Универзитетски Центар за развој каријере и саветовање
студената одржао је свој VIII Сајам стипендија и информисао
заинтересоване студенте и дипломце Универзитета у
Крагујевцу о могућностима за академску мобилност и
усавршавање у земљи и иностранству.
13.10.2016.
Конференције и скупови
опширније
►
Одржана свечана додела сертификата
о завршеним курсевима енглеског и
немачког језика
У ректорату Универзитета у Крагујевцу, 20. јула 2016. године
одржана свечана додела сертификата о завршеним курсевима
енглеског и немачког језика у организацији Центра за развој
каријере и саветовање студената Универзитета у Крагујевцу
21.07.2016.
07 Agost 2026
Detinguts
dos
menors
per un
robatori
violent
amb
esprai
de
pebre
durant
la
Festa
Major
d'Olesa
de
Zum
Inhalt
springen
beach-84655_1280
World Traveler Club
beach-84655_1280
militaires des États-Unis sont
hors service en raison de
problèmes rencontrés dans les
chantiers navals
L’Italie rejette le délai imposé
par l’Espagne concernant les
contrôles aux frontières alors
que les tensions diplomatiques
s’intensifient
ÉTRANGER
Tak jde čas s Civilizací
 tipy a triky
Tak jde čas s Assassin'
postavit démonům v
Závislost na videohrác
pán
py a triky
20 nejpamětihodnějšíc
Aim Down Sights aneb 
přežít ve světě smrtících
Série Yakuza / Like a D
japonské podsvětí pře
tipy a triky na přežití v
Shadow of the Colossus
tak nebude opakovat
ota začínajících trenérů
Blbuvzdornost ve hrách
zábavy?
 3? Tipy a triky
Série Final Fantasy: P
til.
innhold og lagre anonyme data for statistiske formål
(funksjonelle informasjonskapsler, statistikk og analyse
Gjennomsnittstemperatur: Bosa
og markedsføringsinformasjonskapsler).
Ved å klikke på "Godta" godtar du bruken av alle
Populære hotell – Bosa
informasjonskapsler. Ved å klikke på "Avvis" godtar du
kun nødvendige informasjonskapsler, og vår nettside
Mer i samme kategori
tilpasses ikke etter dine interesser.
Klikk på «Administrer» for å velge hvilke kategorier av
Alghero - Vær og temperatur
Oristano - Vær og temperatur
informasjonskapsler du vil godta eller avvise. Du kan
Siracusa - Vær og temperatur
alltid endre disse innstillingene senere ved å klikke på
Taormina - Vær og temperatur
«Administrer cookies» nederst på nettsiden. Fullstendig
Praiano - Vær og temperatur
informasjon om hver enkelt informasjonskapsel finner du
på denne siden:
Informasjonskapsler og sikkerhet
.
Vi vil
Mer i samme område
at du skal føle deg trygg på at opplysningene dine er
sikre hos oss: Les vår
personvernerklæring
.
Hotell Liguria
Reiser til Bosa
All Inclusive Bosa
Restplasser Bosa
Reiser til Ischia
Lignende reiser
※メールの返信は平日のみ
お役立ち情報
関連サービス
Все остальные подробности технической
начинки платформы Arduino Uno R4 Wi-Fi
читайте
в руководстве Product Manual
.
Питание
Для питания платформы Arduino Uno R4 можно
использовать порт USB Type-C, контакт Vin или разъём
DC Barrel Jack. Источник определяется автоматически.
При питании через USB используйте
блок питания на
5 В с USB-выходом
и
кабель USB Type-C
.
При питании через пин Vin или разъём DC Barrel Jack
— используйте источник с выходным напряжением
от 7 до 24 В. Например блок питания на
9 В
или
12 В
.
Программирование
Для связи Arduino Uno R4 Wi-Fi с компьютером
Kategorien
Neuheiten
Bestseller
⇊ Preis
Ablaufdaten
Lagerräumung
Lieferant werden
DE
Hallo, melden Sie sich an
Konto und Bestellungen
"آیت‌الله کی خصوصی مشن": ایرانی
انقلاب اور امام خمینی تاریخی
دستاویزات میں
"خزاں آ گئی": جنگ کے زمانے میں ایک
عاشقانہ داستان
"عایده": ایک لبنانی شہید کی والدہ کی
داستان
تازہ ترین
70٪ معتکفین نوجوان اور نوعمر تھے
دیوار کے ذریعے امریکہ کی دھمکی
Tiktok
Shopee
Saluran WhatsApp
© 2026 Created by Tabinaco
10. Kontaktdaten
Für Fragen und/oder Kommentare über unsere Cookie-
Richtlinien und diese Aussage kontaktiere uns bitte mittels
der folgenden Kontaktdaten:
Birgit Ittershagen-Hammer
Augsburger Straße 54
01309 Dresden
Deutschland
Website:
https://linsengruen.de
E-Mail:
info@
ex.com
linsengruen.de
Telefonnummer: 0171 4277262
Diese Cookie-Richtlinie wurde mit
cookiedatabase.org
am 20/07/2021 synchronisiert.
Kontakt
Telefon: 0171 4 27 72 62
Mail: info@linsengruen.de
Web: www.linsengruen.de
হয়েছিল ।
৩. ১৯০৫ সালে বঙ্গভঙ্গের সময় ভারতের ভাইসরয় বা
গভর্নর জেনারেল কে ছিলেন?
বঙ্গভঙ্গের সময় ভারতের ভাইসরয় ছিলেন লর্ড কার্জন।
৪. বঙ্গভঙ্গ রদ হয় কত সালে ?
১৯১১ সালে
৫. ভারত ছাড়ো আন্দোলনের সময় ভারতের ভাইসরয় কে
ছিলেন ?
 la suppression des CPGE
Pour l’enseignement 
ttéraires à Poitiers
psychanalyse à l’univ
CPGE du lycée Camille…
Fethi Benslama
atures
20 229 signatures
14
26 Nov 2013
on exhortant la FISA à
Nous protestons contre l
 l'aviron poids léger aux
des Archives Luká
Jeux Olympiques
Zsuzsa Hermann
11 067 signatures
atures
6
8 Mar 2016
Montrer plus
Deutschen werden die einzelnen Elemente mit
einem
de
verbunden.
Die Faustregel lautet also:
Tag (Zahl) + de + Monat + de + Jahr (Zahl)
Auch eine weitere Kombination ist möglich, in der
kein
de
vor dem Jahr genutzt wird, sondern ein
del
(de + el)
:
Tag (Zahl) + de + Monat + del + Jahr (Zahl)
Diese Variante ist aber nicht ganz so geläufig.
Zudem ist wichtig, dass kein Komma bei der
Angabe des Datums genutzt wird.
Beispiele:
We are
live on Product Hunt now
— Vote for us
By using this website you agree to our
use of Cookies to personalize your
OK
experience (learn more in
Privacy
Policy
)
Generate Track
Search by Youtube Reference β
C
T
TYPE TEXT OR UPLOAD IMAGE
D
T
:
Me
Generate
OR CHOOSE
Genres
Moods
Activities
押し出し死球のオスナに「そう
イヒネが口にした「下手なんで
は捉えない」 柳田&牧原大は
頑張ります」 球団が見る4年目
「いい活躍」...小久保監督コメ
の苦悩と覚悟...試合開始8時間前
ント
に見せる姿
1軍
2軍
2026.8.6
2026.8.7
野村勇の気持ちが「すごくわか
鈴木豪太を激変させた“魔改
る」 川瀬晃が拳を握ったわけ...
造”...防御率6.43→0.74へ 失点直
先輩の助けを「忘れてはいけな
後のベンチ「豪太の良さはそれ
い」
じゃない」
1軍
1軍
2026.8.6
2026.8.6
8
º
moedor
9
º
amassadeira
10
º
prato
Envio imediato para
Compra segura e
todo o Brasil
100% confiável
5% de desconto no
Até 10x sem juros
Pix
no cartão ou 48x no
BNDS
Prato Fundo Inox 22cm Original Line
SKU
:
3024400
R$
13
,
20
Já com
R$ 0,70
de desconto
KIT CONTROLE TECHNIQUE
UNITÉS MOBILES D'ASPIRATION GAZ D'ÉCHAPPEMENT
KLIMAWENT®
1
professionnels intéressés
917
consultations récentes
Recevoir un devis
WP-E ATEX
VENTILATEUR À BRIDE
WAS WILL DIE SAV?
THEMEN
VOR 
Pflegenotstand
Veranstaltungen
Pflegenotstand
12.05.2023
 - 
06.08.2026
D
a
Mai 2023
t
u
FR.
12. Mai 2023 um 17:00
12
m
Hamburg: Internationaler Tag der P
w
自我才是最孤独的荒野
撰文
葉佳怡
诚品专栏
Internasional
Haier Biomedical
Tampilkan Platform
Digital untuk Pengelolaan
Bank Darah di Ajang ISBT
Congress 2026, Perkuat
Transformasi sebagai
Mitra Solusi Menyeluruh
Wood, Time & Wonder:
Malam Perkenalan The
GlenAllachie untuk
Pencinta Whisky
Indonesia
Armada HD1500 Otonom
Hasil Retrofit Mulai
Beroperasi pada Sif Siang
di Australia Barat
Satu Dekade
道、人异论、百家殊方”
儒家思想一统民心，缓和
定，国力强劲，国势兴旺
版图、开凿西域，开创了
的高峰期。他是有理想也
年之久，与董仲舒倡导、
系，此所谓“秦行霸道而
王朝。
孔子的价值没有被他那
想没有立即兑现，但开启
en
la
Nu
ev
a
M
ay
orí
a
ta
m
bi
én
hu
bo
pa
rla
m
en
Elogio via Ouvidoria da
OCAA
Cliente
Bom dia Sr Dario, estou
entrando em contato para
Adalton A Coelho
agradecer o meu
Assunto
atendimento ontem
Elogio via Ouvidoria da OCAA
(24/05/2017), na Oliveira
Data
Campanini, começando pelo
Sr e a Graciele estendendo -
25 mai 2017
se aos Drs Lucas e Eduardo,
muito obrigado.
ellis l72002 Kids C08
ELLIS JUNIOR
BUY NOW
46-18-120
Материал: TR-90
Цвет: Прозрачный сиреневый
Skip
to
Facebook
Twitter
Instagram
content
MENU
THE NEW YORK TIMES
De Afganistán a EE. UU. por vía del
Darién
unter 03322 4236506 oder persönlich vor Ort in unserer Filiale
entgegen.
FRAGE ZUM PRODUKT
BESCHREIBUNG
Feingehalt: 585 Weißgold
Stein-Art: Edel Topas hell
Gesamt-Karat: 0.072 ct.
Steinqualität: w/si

==============================

— TASK OBJECTIVE —
Nothing but the lines with "oder" should be returned, copied from the entries above.

— WRITTEN RESPONSE —
Für Fragen und/oder Kommentare über unsere Cookie-
unter 03322 4236506 oder persönlich vor Ort in unserer Filiale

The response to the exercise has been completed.